Nano enabled fertilizer commercial product – unveiling the mechanisms of toxicity in non-target soil invertebrate species – a high-throughput transcriptomics approach

Abstract

Nanoagrochemicals have the potential to increase agricultural productivity while being more environmentally friendly, compared to conventional agrochemicals. However, and given its early days, concerns regarding their risks to human health and environment remain to be investigated. New Approach Methodologies (NAMs) are on high demand, e.g. omics, allowing to move beyond standard hazards, providing insights into the mechanism of toxicity of chemicals. The toxicity of WELGRO®, a commercial nanoagrochemical, was studied in the non-target soil invertebrate Enchytraeus crypticus (Oligochaeta) but the mechanisms are unknown.
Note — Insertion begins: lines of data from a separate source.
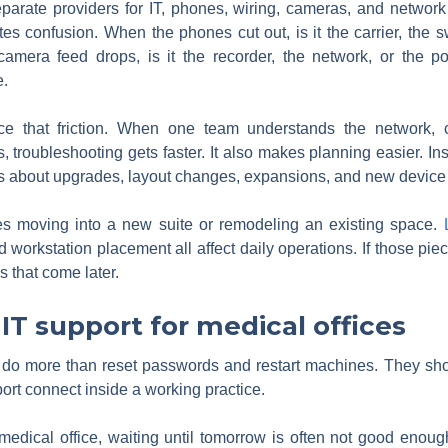
parate providers for IT, phones, wiring, cameras, and network 
ates confusion. When the phones cut out, is it the carrier, the sw
amera feed drops, is it the recorder, the network, or the p
e.
ce that friction. When one team understands the network, ca
troubleshooting gets faster. It also makes planning easier. Ins
s about upgrades, layout changes, expansions, and new device 
ices moving into a new suite or remodeling an existing space.
 workstation placement all affect daily operations. If those piec
s that come later.
 IT support for medical offices
o do more than reset passwords and restart machines. They sh
port connect inside a working practice.
 medical office, waiting until tomorrow is often not good eno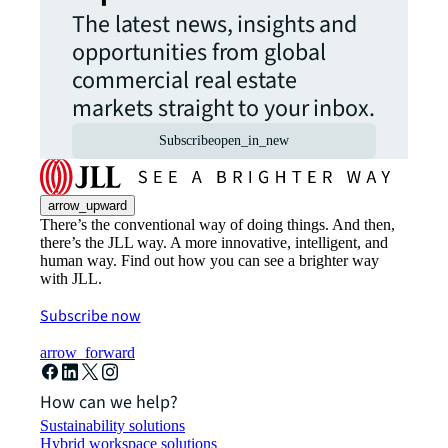
The latest news, insights and
opportunities from global
commercial real estate
markets straight to your inbox.
Subscribe
open_in_new
arrow_upward
There’s the conventional way of doing things. And then,
there’s the JLL way. A more innovative, intelligent, and
human way. Find out how you can see a brighter way
with JLL.
Subscribe now
arrow_forward
How can we help?
Sustainability solutions
Hybrid workspace solutions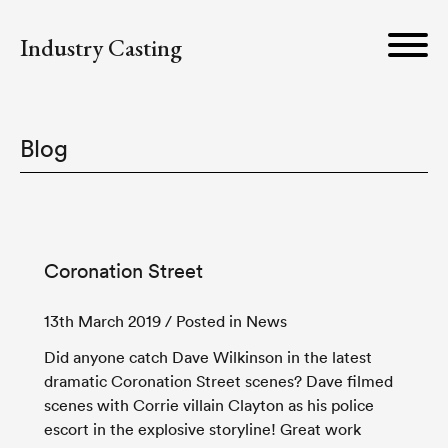
Industry Casting
Blog
Coronation Street
13th March 2019
/ Posted in News
Did anyone catch Dave Wilkinson in the latest
dramatic Coronation Street scenes? Dave filmed
scenes with Corrie villain Clayton as his police
escort in the explosive storyline! Great work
The aim of the present study was to investigate the underlying mechanisms that lead to the toxicity of WELGRO®, this based on high-throughput transcriptomic analysis (4x44K microarray), measuring the Differentially Expressed Genes (DEGs). The animals were exposed in the natural soil LUFA 2.2, for 2 and 21 days, to control (un-spiked soil) plus 100-1000 mg WELGRO®/kg, the lower dose corresponding to realistic topsoil concentrations, based on the recommended application rates. Results showed that gene transcription was clearly time dependent. The impacts after immediate exposure (2d) were highest at lowest concentration while the opposite occurred for the longer exposure time (21d), at highest concentration. The main findings showed that, regardless of the exposure period, ABC transporters were shut down, leading to accumulation of waste products and further endoplasmic reticulum (ER) stress as a possible cause of toxicity. DNA damage seems to also occur as part of the impact. Immediate exposure (2 days) affected neurotoxicity related pathways, although probably a transient/ reverted impact, as this was no longer observed after 21 days. Indications are that WELGRO® is probably up-taken (at cellular level) by clathrin-mediated endocytosis – a nano-related pathway. This study provides the first insights into the mechanisms of toxicity of a commercially available nanoagrochemical, based on a realistic exposure scenario for a non-target species. Our findings support the principle that risk assessment of nanoagrochemicals should consider the nano-specific features of those products.